(CNSNews.com) – Sen. John McCain (R-Ariz.) said during the Republican primaries that if he is elected president, he will try to shift the financial responsibility for health-care insurance away from employers to individuals.
As he campaigns, he is pushing that message.
Currently, employers pay 71 percent of the health care insurance premiums in America.
Under current laws, employers’ costs for health care are exempt from income taxes. McCain’s plan would remove this tax break and replace it with a $2,500-a-year refundable tax credit (or rebate) for individuals, or a $5,000 rebate for families to offset the costs of insurance.
“It is good tax policy to take away the bias toward giving workers benefits instead of wages,” McCain said at a Des Moines Rotary Club luncheon, Oct. 11, 2007. “It is good health policy to reward having insurance, no matter where your policy comes from.”
According to McCain’s plan, which is coming under tighter scrutiny as the political conventions approach in late July and early August, people would be free to choose health plans that fit their needs, with the resulting competition driving down health-care costs across the board.

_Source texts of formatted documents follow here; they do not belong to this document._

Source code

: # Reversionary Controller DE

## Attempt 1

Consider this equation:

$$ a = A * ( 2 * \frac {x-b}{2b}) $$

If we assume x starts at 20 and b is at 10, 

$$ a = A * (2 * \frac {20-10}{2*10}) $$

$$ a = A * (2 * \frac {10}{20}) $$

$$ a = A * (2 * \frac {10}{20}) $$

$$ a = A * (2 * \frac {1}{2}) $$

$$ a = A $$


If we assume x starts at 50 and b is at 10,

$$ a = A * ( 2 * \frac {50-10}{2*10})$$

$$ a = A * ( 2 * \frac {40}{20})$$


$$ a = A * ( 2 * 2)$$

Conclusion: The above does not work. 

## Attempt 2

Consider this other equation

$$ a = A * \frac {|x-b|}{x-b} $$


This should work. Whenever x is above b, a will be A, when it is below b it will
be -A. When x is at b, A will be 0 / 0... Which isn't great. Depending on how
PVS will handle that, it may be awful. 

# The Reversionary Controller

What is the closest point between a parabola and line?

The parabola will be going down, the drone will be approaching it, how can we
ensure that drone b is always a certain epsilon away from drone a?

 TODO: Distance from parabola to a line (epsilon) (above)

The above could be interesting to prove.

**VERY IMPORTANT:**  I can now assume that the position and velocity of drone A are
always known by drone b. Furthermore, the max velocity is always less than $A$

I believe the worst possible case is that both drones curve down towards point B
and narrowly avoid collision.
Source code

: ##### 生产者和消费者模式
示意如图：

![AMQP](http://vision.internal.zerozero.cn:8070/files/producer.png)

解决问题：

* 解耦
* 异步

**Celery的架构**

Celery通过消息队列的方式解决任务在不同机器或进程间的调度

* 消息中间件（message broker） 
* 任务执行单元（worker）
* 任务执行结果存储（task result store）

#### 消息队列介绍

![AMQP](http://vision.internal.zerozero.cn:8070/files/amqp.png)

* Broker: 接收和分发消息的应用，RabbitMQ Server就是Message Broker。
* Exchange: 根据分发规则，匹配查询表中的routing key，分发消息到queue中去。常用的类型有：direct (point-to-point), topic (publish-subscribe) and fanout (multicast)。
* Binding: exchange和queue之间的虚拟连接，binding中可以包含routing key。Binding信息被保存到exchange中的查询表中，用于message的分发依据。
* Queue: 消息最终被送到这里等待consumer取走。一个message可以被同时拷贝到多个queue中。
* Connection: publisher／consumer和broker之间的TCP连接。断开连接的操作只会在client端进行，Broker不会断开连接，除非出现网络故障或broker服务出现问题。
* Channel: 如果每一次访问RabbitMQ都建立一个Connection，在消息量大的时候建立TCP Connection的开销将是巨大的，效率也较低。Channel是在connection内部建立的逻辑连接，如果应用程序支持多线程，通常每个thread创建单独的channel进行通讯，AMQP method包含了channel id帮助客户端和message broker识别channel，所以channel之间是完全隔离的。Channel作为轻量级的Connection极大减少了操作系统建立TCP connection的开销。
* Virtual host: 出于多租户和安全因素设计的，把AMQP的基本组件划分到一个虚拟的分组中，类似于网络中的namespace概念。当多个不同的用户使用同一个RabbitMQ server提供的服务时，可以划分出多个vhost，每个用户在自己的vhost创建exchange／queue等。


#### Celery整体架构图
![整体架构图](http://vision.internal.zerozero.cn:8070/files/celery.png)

Many conservatives have hailed the McCain plan as a “radical” and positive change from the status quo.
“John McCain is proposing the most radical overhaul of American health care policy in a decade and a half,” Michael D. Tanner, a senior fellow at the libertarian Cato Institute, told Cybercast News Service.
“Not since Bill and Hillary Clinton's failed reform attempt has a presidential candidate, or even a president, called for such sweeping changes to the way health care is delivered and health insurance is purchased.”
But a liberal health-care expert said that the tax rebates are too small, given the fact that companies currently pay an average of $8,000 per year per employee to cover health insurance.
Karen Davenport, director of health policy at the liberal Center for American Progress Action Fund, said a good plan should focus on getting as many people as possible covered rather than focusing on individual responsibility.
"Instead of sending people off on their own with a little tax credit to go find an insurance company who is willing to take them, he (Obama) is talking about putting people into large groups,” Davenport told Cybercast News Service. “Obama is looking at how do we get group coverage, which is going to be more stable and have better benefits than anything that Senator McCain is offering."
The McCain campaign, meanwhile, claims that health-care goals should be about more than just reaching universal coverage.
“Families should be in charge of their health care dollars and have more control over care,” the candidate said, as recorded in the health care section of the official McCain for President Web site. “An important part of his plan is to use competition to improve the quality of health insurance with greater variety to match people's needs, lower prices, and portability.”